Tisper rubbed her backside as she approached the edge of the bluff with the others. "We're supposed to get in there? How?"

That was when Sadie noticed the riot of her cell phone, rumbling around in her bag. She didn't have time to speculate the number on the screen. The first three digits matched Marcy's—which meant it could only be one person. She hit answer and a hard breath pulsed through the speakers. Distant sirens wailed.

"You've breached Ziya's radius," a voice gruffed, low and quiet and a bit out of breath. "Let me talk to the lich."

"He's right here," she said, flicking the speaker button. Jaylin still stunk of blood, she could smell it as he brushed up on her left shoulder.

"I need to know, right now, kid," Gunner rasped. "Are you willing to risk your life over this?"

Sadie watched the words register in Jaylin. Fear filled his face, but not a dash of uncertainty crossed those cerulean eyes.

"If not, turn around now," Gunner said. "But if this is what you want—if you're sure about this, kid. Then stay exactly where you are. Because they're coming."

Jaylin's spine straightened. His head snapped to his left, something instinctual in the way he watched the trees move with the wind. He snatched the phone, ended the call, and shoved the phone into Sadie's purse. Then Jaylin reeled her back by the wrist.

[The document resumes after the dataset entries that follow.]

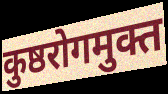
कुष्ठरोगमुक्त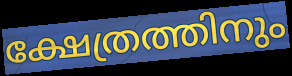
ക്ഷേത്രത്തിനുംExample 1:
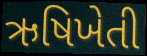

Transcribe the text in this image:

ઋષિખેતી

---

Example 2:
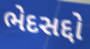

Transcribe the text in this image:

ભેદસદ્દો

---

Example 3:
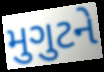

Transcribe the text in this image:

મુગુટને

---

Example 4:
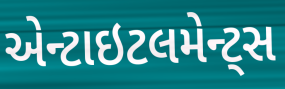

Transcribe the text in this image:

એન્ટાઇટલમેન્ટ્સ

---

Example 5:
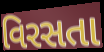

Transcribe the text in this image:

વિરસતાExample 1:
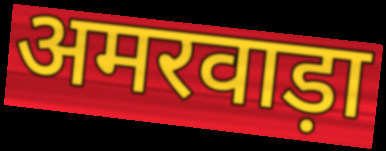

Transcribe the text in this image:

अमरवाड़ा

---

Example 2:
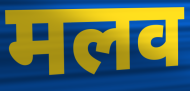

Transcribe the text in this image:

मलव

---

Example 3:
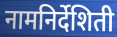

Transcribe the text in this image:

नामनिर्देशिती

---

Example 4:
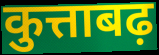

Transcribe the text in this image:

कुत्ताबढ़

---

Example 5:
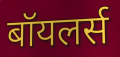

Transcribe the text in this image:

बॉयलर्स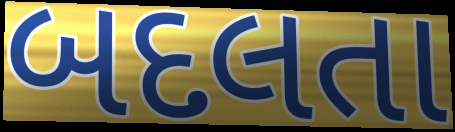
બદલતાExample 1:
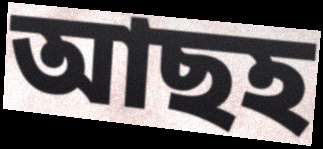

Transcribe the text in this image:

আছহ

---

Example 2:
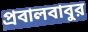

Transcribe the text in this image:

প্রবালবাবুর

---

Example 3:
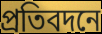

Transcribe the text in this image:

প্রতিবদনে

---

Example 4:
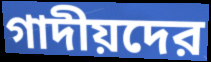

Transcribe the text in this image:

গাদীয়দের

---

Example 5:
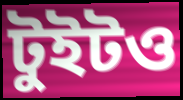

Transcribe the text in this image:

টুইটওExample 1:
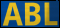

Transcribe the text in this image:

ABL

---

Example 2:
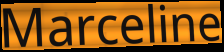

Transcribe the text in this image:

Marceline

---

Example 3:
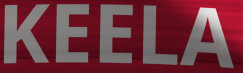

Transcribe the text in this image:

KEELA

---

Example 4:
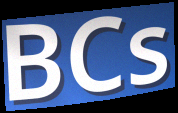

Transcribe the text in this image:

BCs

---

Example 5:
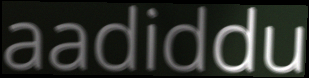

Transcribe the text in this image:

aadiddu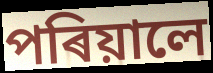
পৰিয়ালে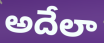
అదేలాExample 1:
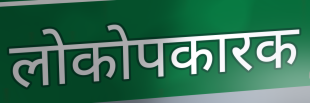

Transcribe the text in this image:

लोकोपकारक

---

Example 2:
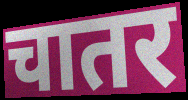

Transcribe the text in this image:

चातर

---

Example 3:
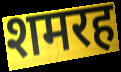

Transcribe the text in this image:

शमरह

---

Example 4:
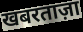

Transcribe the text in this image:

खबरताज़ा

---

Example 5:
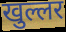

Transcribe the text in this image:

खुल्लरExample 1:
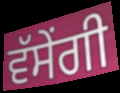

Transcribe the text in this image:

ਵੱਸੇਂਗੀ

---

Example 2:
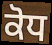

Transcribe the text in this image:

ਕੋਧ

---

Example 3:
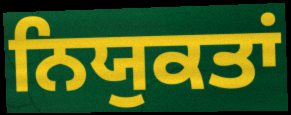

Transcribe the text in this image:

ਨਿਯੁਕਤਾਂ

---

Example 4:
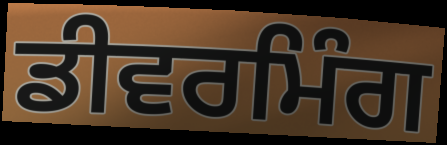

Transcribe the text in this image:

ਡੀਵਰਮਿੰਗ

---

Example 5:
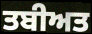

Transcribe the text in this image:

ਤਬੀਅਤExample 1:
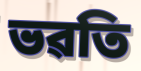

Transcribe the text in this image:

ভৱতি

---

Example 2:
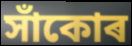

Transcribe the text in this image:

সাঁকোৰ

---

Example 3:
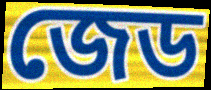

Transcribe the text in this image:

জেড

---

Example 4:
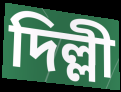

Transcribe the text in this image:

দিল্লী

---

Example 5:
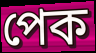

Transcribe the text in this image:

পেকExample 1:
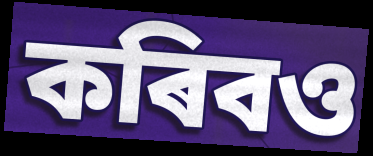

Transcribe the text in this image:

কৰিবও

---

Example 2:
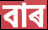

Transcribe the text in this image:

বাৰ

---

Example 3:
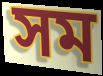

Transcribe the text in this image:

সম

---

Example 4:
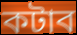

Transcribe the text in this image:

কটাব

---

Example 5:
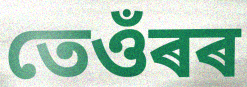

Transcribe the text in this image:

তেওঁৰৰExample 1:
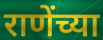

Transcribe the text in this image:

राणेंच्या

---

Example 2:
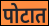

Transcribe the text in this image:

पोटात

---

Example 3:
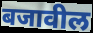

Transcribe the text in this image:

बजावील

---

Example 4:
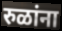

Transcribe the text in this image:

रुळांना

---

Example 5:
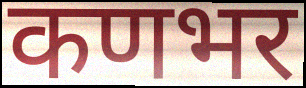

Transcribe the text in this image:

कणभरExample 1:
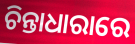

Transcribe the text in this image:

ଚିନ୍ତାଧାରାରେ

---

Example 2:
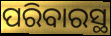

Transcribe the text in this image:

ପରିବାରସ୍ଥ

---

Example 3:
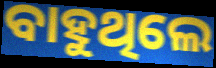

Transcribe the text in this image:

ବାହୁଥିଲେ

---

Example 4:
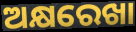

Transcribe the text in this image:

ଅକ୍ଷରେଖା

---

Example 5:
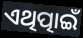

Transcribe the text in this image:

ଏଥିତ୍ପାଇଁ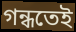
গন্ধতেইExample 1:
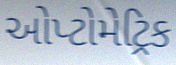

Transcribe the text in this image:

ઓપ્ટોમેટ્રિક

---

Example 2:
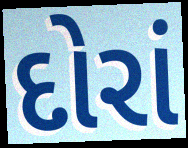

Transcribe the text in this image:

દોરાં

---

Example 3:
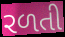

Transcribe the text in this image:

રળતી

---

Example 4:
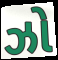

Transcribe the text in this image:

ઝો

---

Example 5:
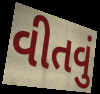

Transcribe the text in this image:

વીતવુંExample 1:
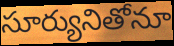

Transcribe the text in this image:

సూర్యునితోనూ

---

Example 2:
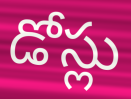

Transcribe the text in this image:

డోస్లు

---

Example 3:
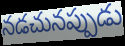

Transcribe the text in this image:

నడచునప్పుడు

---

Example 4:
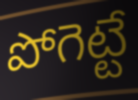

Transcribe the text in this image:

పోగెట్టే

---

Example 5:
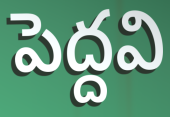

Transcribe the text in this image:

పెద్దవి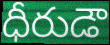
ధీరుడౌ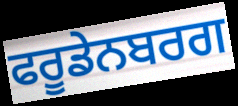
ਫਰੂਡੇਨਬਰਗ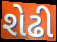
શેઢીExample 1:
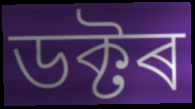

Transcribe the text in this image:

ডক্টৰ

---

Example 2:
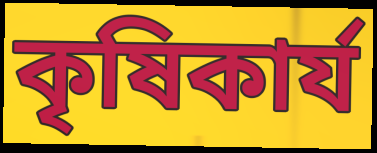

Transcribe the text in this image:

কৃষিকাৰ্য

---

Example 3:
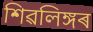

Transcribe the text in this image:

শিৱলিঙ্গৰ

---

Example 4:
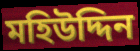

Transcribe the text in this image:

মহিউদ্দিন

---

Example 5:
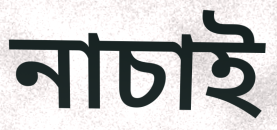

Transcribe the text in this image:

নাচাই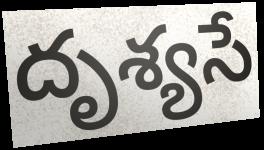
దృశ్యసే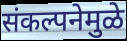
संकल्पनेमुळेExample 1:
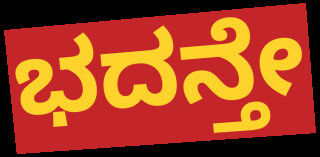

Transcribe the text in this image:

ಭದನ್ತೇ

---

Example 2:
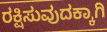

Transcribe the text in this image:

ರಕ್ಷಿಸುವುದಕ್ಕಾಗಿ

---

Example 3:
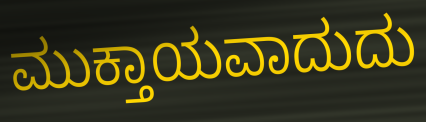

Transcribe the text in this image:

ಮುಕ್ತಾಯವಾದುದು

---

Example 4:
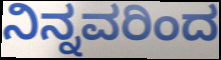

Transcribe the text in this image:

ನಿನ್ನವರಿಂದ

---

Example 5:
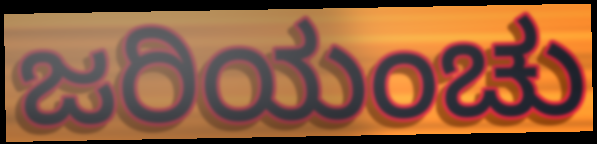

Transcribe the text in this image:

ಜರಿಯಂಚು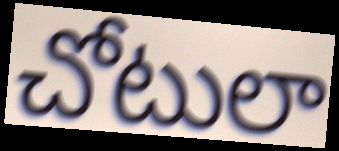
చోటులా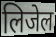
लिजेल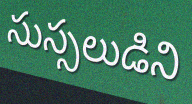
సుస్సలుడిని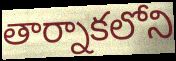
తార్నాకలోని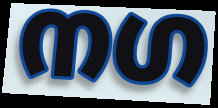
നഗ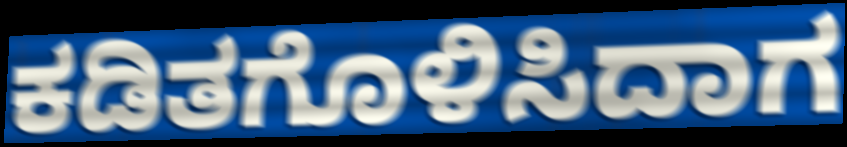
ಕಡಿತಗೊಳಿಸಿದಾಗ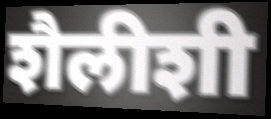
शैलीशी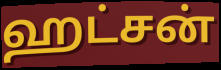
ஹட்சன்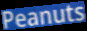
Peanuts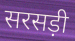
सरसड़ी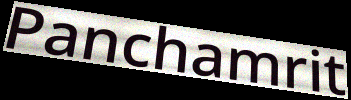
Panchamrit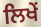
ਲਿਖੇਂ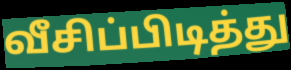
வீசிப்பிடித்துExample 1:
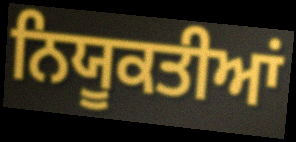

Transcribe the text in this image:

ਨਿਯੂਕਤੀਆਂ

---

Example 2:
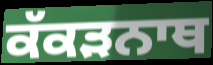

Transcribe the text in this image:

ਕੱਕੜਨਾਥ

"Go," he said, shoving her towards Tisper. "Matt, you too. All of you go. Hide, now."

Fear lumped in Sadie's throat. "But we—"

"Now," Jaylin said again, eyes dragged back toward the shimmer of the lake. "Go. Now." And it was almost like the lich had spoken to her then. A beast with a voice so deep, it scraped the flames of hell. She trusted Jaylin, but for some reason, Sadie trusted the lich even more.

Not the lich. The Warden.

Sadie took Tisper in one hand and reached for Matt with the other. Then she ran for the trees.